Clémence Leleu - Publié le 22 septembre 2015
PROSPECTIVE - Minh Man Nguyen et Clément Duroselle, jeunes architectes français, créateurs de leur propre agence WAO, nous exposent leur vision de la vie et de la maison en 2050.
À deux pas du canal de l'Ourcq, en plein cœur du populaire 19ème arrondissement de Paris se cache WoMa. WoMa ? Pour Working/Making, une fabrique de quartier, équipée d'un atelier de fabrication numérique, avec fraiseuses, découpeuses laser et imprimantes 3D, ouvert à tous.
WoMa, impulsée par Minh Man Nguyen et Clément Duroselle, tous deux architectes, fédère aujourd'hui sept personnes aux compétences variées : artistes, designers, architectes... et une cinquantaine d'adhérents qui gravitent autour du projet.
Leur but : faire de ce lieu de fabrication et de coworking le fer de lance d'un nouvel esprit de création. Repenser la pratique architecturale en créant un réseau de savoir-faire par la mise en commun de compétences multiples.
Dans ce bouillonnement d'idées, les contours de la maison du futur ont rapidement pris forme.
Construire une maison à son image
La maison 2050 sera synonyme d'implication. Son propriétaire participera davantage à sa construction. “On peut imaginer que l'on téléchargera des plans sur internet, que l'on pourra ensuite imprimer en 3D dans de micros usines locales.

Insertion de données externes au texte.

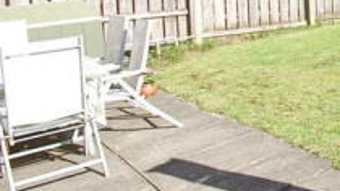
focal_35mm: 49
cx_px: 495
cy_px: -19
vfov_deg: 23.0
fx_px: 442
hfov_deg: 28.9
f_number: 7.1
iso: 200
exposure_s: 1/200
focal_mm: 10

Chacun fabriquera sa maison à son image” envisage Minh Man Nguyen.
Le mouvement maker ne cessera de se développer. Nous créerons de plus en plus nos propres objets nous-mêmes, mais attention, cela ne veut pas dire que les métiers manuels disparaîtront. Leurs compétences très techniques n'étant pas à la portée de tous. “Il y aura une démocratisation du savoir-faire, doublée de l'apport d'expérience de métiers plus techniques comme l'ébénisterie ou la menuiserie. C'est encore une fois une question de mutualisation des savoirs.” poursuit l'architecte.
La maison sera également appelée à se renouveler plus vite. Fini le temps où les maisons pouvaient rester des centaines d'années sans bouger d'un iota. “Elles changeront plus facilement d'aspect, de forme, se réinventeront en permanence. Un peu comme aujourd'hui où tous les 6 mois nous mettons à jour nos portables, il y a aura cette même démarche avec les habitations” estime Clément Duroselle.
Ecologie et upcycling
Que ferons nous alors des matériaux usagés si nous modifions sans cesse notre maison? “Idéalement, il faudrait tendre vers une évolution des techniques de réutilisation des matériaux, sur le modèle du mouvement de l'upcycling. Rendre le processus de réutilisation plus efficace.” explique Minh Man Nguyen.
Les matières aussi évolueront. Plus souples, elles permettront facilement d'imprimer ses propres murs ou son mobilier grâce aux imprimantes 3D. “On pourrait penser à la création d'un hybride entre le plastique et le béton afin de pouvoir le couler dans une imprimante 3D. Mais il existe déjà des choses intéressantes notamment à Bogota (Colombie) comme un béton liquide qui durcit en 30 minutes ”.
Le règne de la connectivité
En 2050, nous serons tous connectés et la domotique sera notre meilleure alliée. “Particulièrement en ce qui concerne les questions d'énergie” indique Clément Duroselle. Si la domotique a déjà investi les foyers, elle se démocratisera davantage, notamment grâce à la facilité de connectivité. Finies les zones où il est impossible de capter un quelconque réseau internet !
Ainsi, il ne sera plus forcément nécessaire d'habiter en ville pour pouvoir être au c?ur de l'action. La campagne retrouvera ses lettres de noblesse. “La ruralité va regagner du terrain. Il y aura un besoin d'espace et de retour à la terre. Les gens retourneront s'installer en dehors des villes” révèle Minh Man Nguyen. “Quand les acteurs de l'agriculture urbaine en auront marre des villes, ils partiront faire leurs plantations à la campagne” lance le jeune homme dans un sourire.
La maison de 2050 sera donc connectée, plutôt à la campagne, créée à l'image de son propriétaire. D'accord, mais avec qui y vit-on? On y vivra à plusieurs, les gens ayant davantage besoin de se rencontrer et d'échanger.
Pour Clément Duroselle, en 2050, la colocation serait encore plus démocratisée. “La maison deviendra un lieu d'interaction. Les gens auront besoin de vivre ensemble. Le concept de maison familiale s'amoindrit, la solution est peut-être la super coloc !'.